▶ _About this exercise_
Turn each line of the listing below into a row of a Markdown table with the columns "No." and "Text," skipping blank lines.
BEGIN Records for this exercise
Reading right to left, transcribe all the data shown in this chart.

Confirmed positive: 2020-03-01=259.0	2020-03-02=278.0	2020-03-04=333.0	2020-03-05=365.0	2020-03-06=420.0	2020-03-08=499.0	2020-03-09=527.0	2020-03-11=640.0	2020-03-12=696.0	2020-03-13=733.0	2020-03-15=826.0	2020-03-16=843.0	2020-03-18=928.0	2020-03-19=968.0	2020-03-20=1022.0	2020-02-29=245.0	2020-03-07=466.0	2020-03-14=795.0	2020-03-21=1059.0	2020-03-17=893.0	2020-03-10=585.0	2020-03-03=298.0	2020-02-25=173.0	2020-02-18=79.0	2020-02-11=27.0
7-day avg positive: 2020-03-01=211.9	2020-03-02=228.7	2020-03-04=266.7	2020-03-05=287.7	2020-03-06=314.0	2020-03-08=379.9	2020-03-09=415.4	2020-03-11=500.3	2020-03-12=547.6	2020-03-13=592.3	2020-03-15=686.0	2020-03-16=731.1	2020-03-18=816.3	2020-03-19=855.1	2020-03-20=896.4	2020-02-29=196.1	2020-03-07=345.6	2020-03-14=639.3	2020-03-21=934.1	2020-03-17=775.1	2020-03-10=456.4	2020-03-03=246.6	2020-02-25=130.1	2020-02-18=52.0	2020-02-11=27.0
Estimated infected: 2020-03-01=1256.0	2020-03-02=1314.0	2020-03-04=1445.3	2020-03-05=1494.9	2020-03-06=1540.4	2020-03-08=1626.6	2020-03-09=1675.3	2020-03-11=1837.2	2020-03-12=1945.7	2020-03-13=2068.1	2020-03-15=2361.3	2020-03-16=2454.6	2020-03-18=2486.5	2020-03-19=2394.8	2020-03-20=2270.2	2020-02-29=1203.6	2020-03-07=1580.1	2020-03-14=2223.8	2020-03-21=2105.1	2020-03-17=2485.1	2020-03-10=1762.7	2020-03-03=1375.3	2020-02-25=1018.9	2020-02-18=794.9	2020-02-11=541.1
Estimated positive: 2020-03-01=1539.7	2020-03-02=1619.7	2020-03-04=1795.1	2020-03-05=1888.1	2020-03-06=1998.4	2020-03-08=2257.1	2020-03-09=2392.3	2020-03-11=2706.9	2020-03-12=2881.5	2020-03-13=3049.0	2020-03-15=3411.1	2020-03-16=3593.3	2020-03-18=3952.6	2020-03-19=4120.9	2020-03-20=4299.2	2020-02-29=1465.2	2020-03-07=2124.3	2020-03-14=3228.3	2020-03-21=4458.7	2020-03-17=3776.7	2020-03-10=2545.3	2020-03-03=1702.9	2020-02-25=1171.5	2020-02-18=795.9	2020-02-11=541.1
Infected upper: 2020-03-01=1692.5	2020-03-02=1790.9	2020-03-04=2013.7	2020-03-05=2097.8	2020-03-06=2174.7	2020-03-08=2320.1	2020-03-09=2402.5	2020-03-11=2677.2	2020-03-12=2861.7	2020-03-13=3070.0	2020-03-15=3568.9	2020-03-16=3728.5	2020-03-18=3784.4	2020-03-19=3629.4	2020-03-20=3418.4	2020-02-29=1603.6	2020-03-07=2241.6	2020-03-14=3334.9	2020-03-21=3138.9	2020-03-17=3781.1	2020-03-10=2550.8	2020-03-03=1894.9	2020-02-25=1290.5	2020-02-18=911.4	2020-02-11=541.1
END Records for this exercise
▶ _Reply_
| No. | Text |
|---|---|
| 1 | Reading right to left, transcribe all the data shown in this chart. |
| 2 | Confirmed positive: 2020-03-01=259.0	2020-03-02=278.0	2020-03-04=333.0	2020-03-05=365.0	2020-03-06=420.0	2020-03-08=499.0	2020-03-09=527.0	2020-03-11=640.0	2020-03-12=696.0	2020-03-13=733.0	2020-03-15=826.0	2020-03-16=843.0	2020-03-18=928.0	2020-03-19=968.0	2020-03-20=1022.0	2020-02-29=245.0	2020-03-07=466.0	2020-03-14=795.0	2020-03-21=1059.0	2020-03-17=893.0	2020-03-10=585.0	2020-03-03=298.0	2020-02-25=173.0	2020-02-18=79.0	2020-02-11=27.0 |
| 3 | 7-day avg positive: 2020-03-01=211.9	2020-03-02=228.7	2020-03-04=266.7	2020-03-05=287.7	2020-03-06=314.0	2020-03-08=379.9	2020-03-09=415.4	2020-03-11=500.3	2020-03-12=547.6	2020-03-13=592.3	2020-03-15=686.0	2020-03-16=731.1	2020-03-18=816.3	2020-03-19=855.1	2020-03-20=896.4	2020-02-29=196.1	2020-03-07=345.6	2020-03-14=639.3	2020-03-21=934.1	2020-03-17=775.1	2020-03-10=456.4	2020-03-03=246.6	2020-02-25=130.1	2020-02-18=52.0	2020-02-11=27.0 |
| 4 | Estimated infected: 2020-03-01=1256.0	2020-03-02=1314.0	2020-03-04=1445.3	2020-03-05=1494.9	2020-03-06=1540.4	2020-03-08=1626.6	2020-03-09=1675.3	2020-03-11=1837.2	2020-03-12=1945.7	2020-03-13=2068.1	2020-03-15=2361.3	2020-03-16=2454.6	2020-03-18=2486.5	2020-03-19=2394.8	2020-03-20=2270.2	2020-02-29=1203.6	2020-03-07=1580.1	2020-03-14=2223.8	2020-03-21=2105.1	2020-03-17=2485.1	2020-03-10=1762.7	2020-03-03=1375.3	2020-02-25=1018.9	2020-02-18=794.9	2020-02-11=541.1 |
| 5 | Estimated positive: 2020-03-01=1539.7	2020-03-02=1619.7	2020-03-04=1795.1	2020-03-05=1888.1	2020-03-06=1998.4	2020-03-08=2257.1	2020-03-09=2392.3	2020-03-11=2706.9	2020-03-12=2881.5	2020-03-13=3049.0	2020-03-15=3411.1	2020-03-16=3593.3	2020-03-18=3952.6	2020-03-19=4120.9	2020-03-20=4299.2	2020-02-29=1465.2	2020-03-07=2124.3	2020-03-14=3228.3	2020-03-21=4458.7	2020-03-17=3776.7	2020-03-10=2545.3	2020-03-03=1702.9	2020-02-25=1171.5	2020-02-18=795.9	2020-02-11=541.1 |
| 6 | Infected upper: 2020-03-01=1692.5	2020-03-02=1790.9	2020-03-04=2013.7	2020-03-05=2097.8	2020-03-06=2174.7	2020-03-08=2320.1	2020-03-09=2402.5	2020-03-11=2677.2	2020-03-12=2861.7	2020-03-13=3070.0	2020-03-15=3568.9	2020-03-16=3728.5	2020-03-18=3784.4	2020-03-19=3629.4	2020-03-20=3418.4	2020-02-29=1603.6	2020-03-07=2241.6	2020-03-14=3334.9	2020-03-21=3138.9	2020-03-17=3781.1	2020-03-10=2550.8	2020-03-03=1894.9	2020-02-25=1290.5	2020-02-18=911.4	2020-02-11=541.1 |